New in version 0.3, and shown in the screenshot to the left, are some hooks for attaching a form to each annotation, so you can create a custom form for each one (or any other idea you have)!

MIT-license open-source, and tested in all of IE6, IE7, IE8, Safari, Firefox 3 and Firefox 3.5.




Next up is selector_aspect, which is for selecting part of an image while maintaining a fixed aspect ratio.
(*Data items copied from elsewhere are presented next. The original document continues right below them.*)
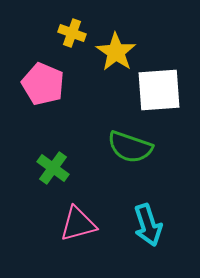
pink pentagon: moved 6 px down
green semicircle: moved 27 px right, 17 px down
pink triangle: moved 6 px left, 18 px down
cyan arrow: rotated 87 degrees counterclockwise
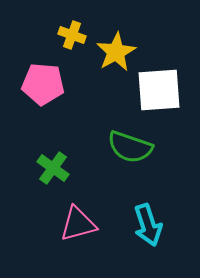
yellow cross: moved 2 px down
yellow star: rotated 9 degrees clockwise
pink pentagon: rotated 18 degrees counterclockwise
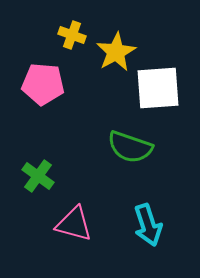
white square: moved 1 px left, 2 px up
green cross: moved 15 px left, 8 px down
pink triangle: moved 4 px left; rotated 30 degrees clockwise
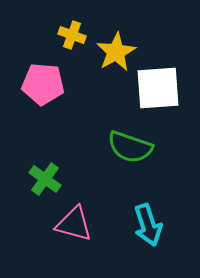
green cross: moved 7 px right, 3 px down
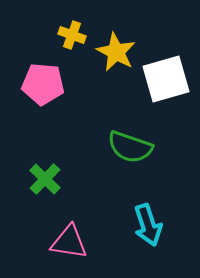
yellow star: rotated 15 degrees counterclockwise
white square: moved 8 px right, 9 px up; rotated 12 degrees counterclockwise
green cross: rotated 8 degrees clockwise
pink triangle: moved 5 px left, 18 px down; rotated 6 degrees counterclockwise
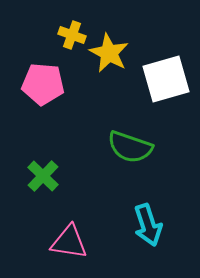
yellow star: moved 7 px left, 1 px down
green cross: moved 2 px left, 3 px up
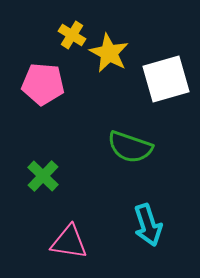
yellow cross: rotated 12 degrees clockwise
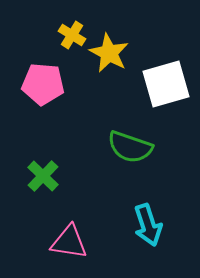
white square: moved 5 px down
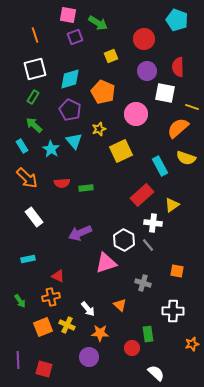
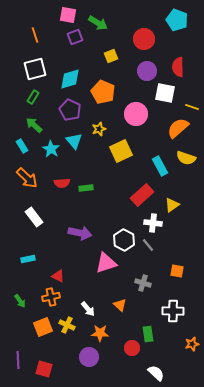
purple arrow at (80, 233): rotated 145 degrees counterclockwise
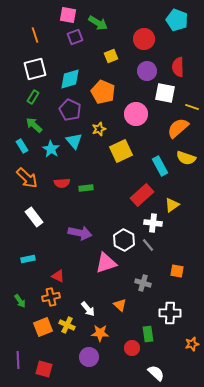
white cross at (173, 311): moved 3 px left, 2 px down
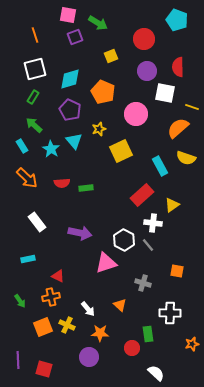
white rectangle at (34, 217): moved 3 px right, 5 px down
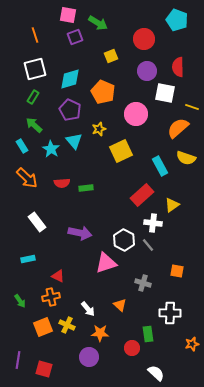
purple line at (18, 360): rotated 12 degrees clockwise
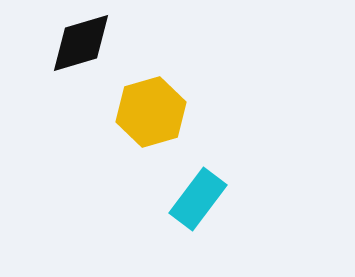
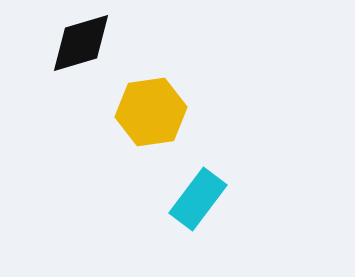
yellow hexagon: rotated 8 degrees clockwise
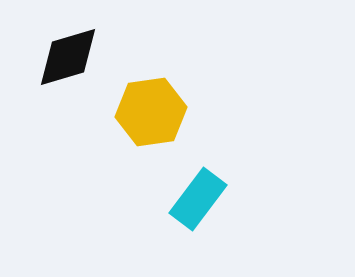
black diamond: moved 13 px left, 14 px down
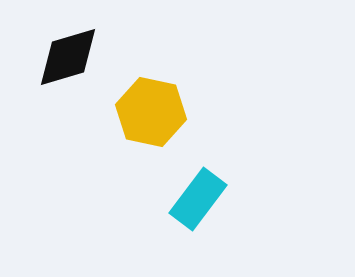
yellow hexagon: rotated 20 degrees clockwise
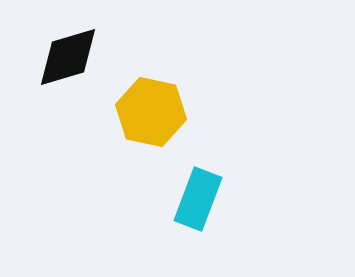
cyan rectangle: rotated 16 degrees counterclockwise
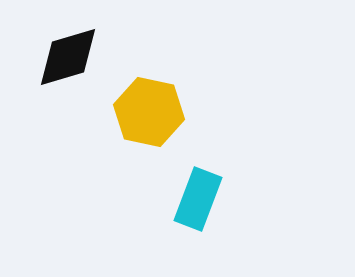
yellow hexagon: moved 2 px left
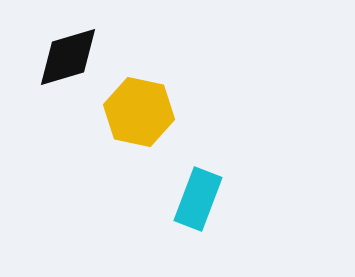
yellow hexagon: moved 10 px left
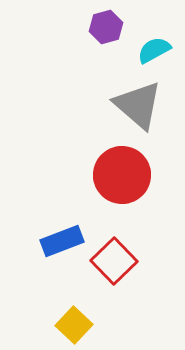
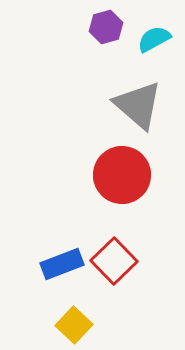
cyan semicircle: moved 11 px up
blue rectangle: moved 23 px down
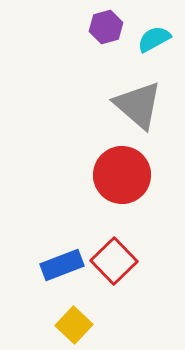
blue rectangle: moved 1 px down
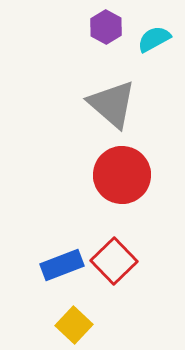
purple hexagon: rotated 16 degrees counterclockwise
gray triangle: moved 26 px left, 1 px up
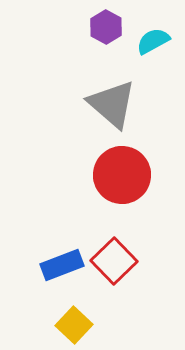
cyan semicircle: moved 1 px left, 2 px down
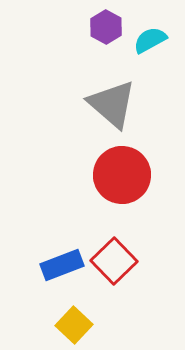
cyan semicircle: moved 3 px left, 1 px up
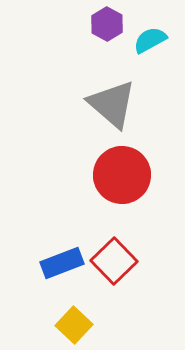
purple hexagon: moved 1 px right, 3 px up
blue rectangle: moved 2 px up
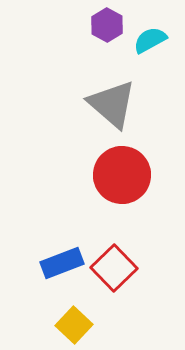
purple hexagon: moved 1 px down
red square: moved 7 px down
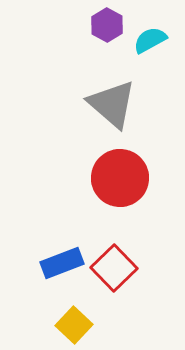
red circle: moved 2 px left, 3 px down
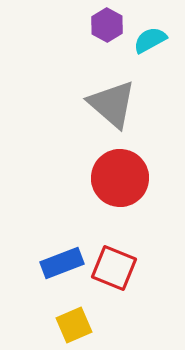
red square: rotated 24 degrees counterclockwise
yellow square: rotated 24 degrees clockwise
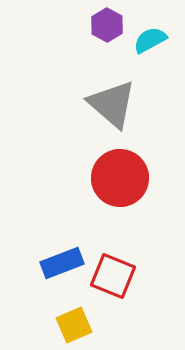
red square: moved 1 px left, 8 px down
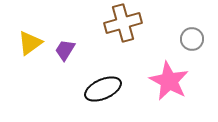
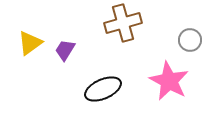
gray circle: moved 2 px left, 1 px down
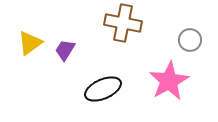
brown cross: rotated 27 degrees clockwise
pink star: rotated 15 degrees clockwise
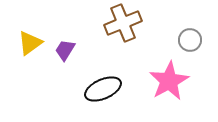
brown cross: rotated 33 degrees counterclockwise
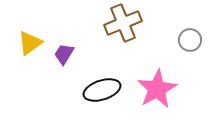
purple trapezoid: moved 1 px left, 4 px down
pink star: moved 12 px left, 8 px down
black ellipse: moved 1 px left, 1 px down; rotated 6 degrees clockwise
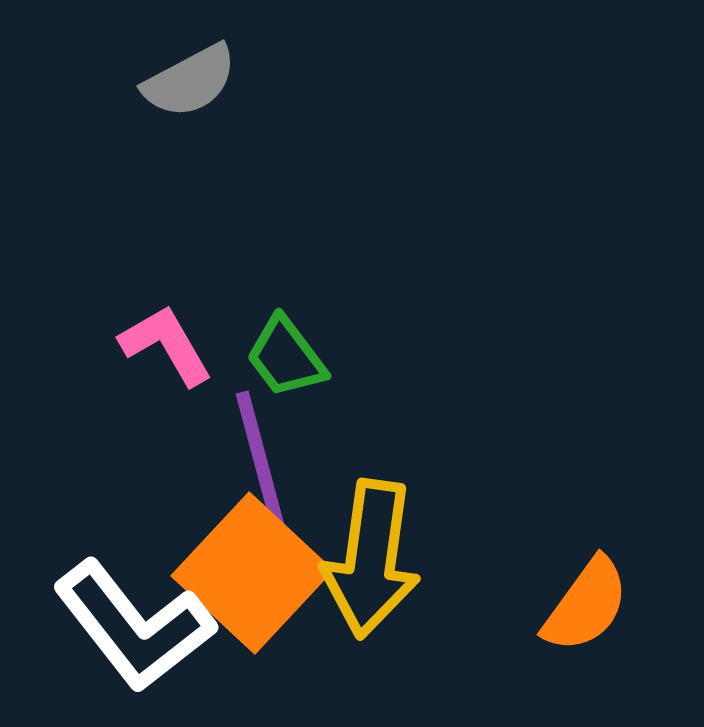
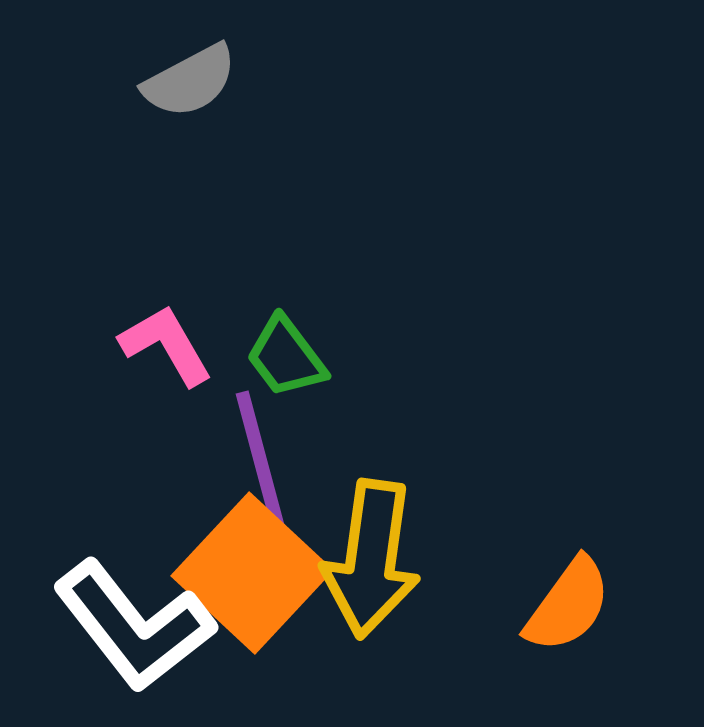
orange semicircle: moved 18 px left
E.g. useful for cropping an image.
http://dcook.org/software/jquery/selector_aspect/

A simple straightforward plug-in, with not many options.

Third is get_percentage_position, which is used to get the size of one div (or any DOM position) in terms of another div (or any DOM object), and also to get the relative position in the same terms. Not very glamorous, but useful in conjunction with the selector_aspect plugin, for instance. It is available here:
http://dcook.org/software/jquery/get_percentage_position/

Finally, a reminder that my first jquery plugin, to run a magnifier over an image is introduced here:
http://darrendev.blogspot.com/2010/04/jquery-plugin-image-magnifier.html

and available here:
http://dcook.org/software/jquery/magnifier/

and all my jquery plugins are being kept here:
http://dcook.org/software/jquery/

Monday, April 19, 2010

jquery plugin: image magnifier

I've just released my first fully-fledged and useful jquery plugin:

     http://dcook.org/software/jquery/magnifier/

It allows you to magnify an image and examine just one part of it.
Handles on the edge of the "magnifying glass" allow resizing it, which alters the degree of magnification.
The plugin is fully documented, with numerous usage examples.
It runs on all major browsers and operating systems.
Naturally it is open source (MIT).

Monday, July 27, 2009

New fclib and dcflash releases

A few days ago I updated my dcflash project on SourceForge. This is an open source (MIT license) actionscript library, with a data visualization emphasis:
http://sourceforge.net/projects/dcflash/

In particular there is now an AS3 version. In fact the AS2 and AS3 releases currently have only a couple of classes in common. The AS3 classes are mostly for loading images, movies, and setting up slideshows; none of the chart classes from the AS2 version (or the only partially ported and unreleased AS1 library) are there yet. As I say in the release notes, I'm open to offers to port them to AS3. (A look at http://dcook.org/work/charts/ will show you the kind of things in the AS1 and AS2 libraries.)

And now today I've put up a new release of fclib. This is an open source (MIT license again) PHP library. Fairly ad hoc, but naturally lots of internationalization-related classes. The new 0.4.19 release contains some arabic classes, but other than that it is mostly just tweaks and small improvements:
http://dcook.org/software/fclib/

Tuesday, June 24, 2008

AS3 vertical gradient fills

The examples for gradient fills are either squares, or rectangles with the gradient going from left to right:
http://livedocs.adobe.com/flex/3/langref/flash/display/Graphics.html#beginGradientFill()

So, how do you make a horizontal rectangle, with a vertical linear gradient? Everything I've tried (i.e. rotating it 90 degrees) gives me a solid colour. Here is one failure example (270 degree rotation, then translated back the height).

s.graphics.beginGradientFill(GradientType.LINEAR,
[0x666666,0x666666],[0.9,0.1],[0,255],
new Matrix(0,-1,1,0,height,0));
s.graphics.drawRect(x,y,width,height);


(I'm actually giving up and will instead make this 9 pixel high gradient (a fancy drop shadow effect) by drawing 9 lines! But, please, somebody must have some sample code they can share?)